Saved data entries:
========================================================================
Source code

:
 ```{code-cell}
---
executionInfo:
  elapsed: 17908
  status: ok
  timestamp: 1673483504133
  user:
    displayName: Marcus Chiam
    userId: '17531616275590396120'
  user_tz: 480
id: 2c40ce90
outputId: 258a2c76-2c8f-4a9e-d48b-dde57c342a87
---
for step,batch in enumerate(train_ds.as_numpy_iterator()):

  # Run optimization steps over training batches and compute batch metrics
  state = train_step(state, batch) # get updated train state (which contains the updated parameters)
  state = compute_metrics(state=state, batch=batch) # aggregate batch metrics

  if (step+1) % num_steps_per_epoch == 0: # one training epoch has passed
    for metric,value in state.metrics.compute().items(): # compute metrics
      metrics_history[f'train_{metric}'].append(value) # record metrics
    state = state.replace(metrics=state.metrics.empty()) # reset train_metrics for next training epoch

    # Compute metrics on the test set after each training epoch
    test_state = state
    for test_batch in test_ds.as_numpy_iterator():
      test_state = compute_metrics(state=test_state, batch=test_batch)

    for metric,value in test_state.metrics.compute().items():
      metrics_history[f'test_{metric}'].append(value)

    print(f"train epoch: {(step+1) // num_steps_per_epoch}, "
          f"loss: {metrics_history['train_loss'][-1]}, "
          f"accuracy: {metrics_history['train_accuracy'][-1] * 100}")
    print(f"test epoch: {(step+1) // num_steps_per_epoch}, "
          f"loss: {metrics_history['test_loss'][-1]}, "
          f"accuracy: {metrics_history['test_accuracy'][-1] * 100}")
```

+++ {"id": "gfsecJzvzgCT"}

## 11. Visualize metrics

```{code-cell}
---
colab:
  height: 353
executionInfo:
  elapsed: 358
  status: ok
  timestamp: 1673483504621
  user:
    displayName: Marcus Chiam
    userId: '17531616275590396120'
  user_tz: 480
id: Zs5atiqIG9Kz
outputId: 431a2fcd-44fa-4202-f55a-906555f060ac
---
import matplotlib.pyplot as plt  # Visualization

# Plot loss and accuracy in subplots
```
========================================================================
Exercise aim → Reproduce the entries exactly, each one as given.

Answer section →
Source code

:
 ```{code-cell}
---
executionInfo:
  elapsed: 17908
  status: ok
  timestamp: 1673483504133
  user:
    displayName: Marcus Chiam
    userId: '17531616275590396120'
  user_tz: 480
id: 2c40ce90
outputId: 258a2c76-2c8f-4a9e-d48b-dde57c342a87
---
for step,batch in enumerate(train_ds.as_numpy_iterator()):

  # Run optimization steps over training batches and compute batch metrics
  state = train_step(state, batch) # get updated train state (which contains the updated parameters)
  state = compute_metrics(state=state, batch=batch) # aggregate batch metrics

  if (step+1) % num_steps_per_epoch == 0: # one training epoch has passed
    for metric,value in state.metrics.compute().items(): # compute metrics
      metrics_history[f'train_{metric}'].append(value) # record metrics
    state = state.replace(metrics=state.metrics.empty()) # reset train_metrics for next training epoch

    # Compute metrics on the test set after each training epoch
    test_state = state
    for test_batch in test_ds.as_numpy_iterator():
      test_state = compute_metrics(state=test_state, batch=test_batch)

    for metric,value in test_state.metrics.compute().items():
      metrics_history[f'test_{metric}'].append(value)

    print(f"train epoch: {(step+1) // num_steps_per_epoch}, "
          f"loss: {metrics_history['train_loss'][-1]}, "
          f"accuracy: {metrics_history['train_accuracy'][-1] * 100}")
    print(f"test epoch: {(step+1) // num_steps_per_epoch}, "
          f"loss: {metrics_history['test_loss'][-1]}, "
          f"accuracy: {metrics_history['test_accuracy'][-1] * 100}")
```

+++ {"id": "gfsecJzvzgCT"}

## 11. Visualize metrics

```{code-cell}
---
colab:
  height: 353
executionInfo:
  elapsed: 358
  status: ok
  timestamp: 1673483504621
  user:
    displayName: Marcus Chiam
    userId: '17531616275590396120'
  user_tz: 480
id: Zs5atiqIG9Kz
outputId: 431a2fcd-44fa-4202-f55a-906555f060ac
---
import matplotlib.pyplot as plt  # Visualization

# Plot loss and accuracy in subplots
```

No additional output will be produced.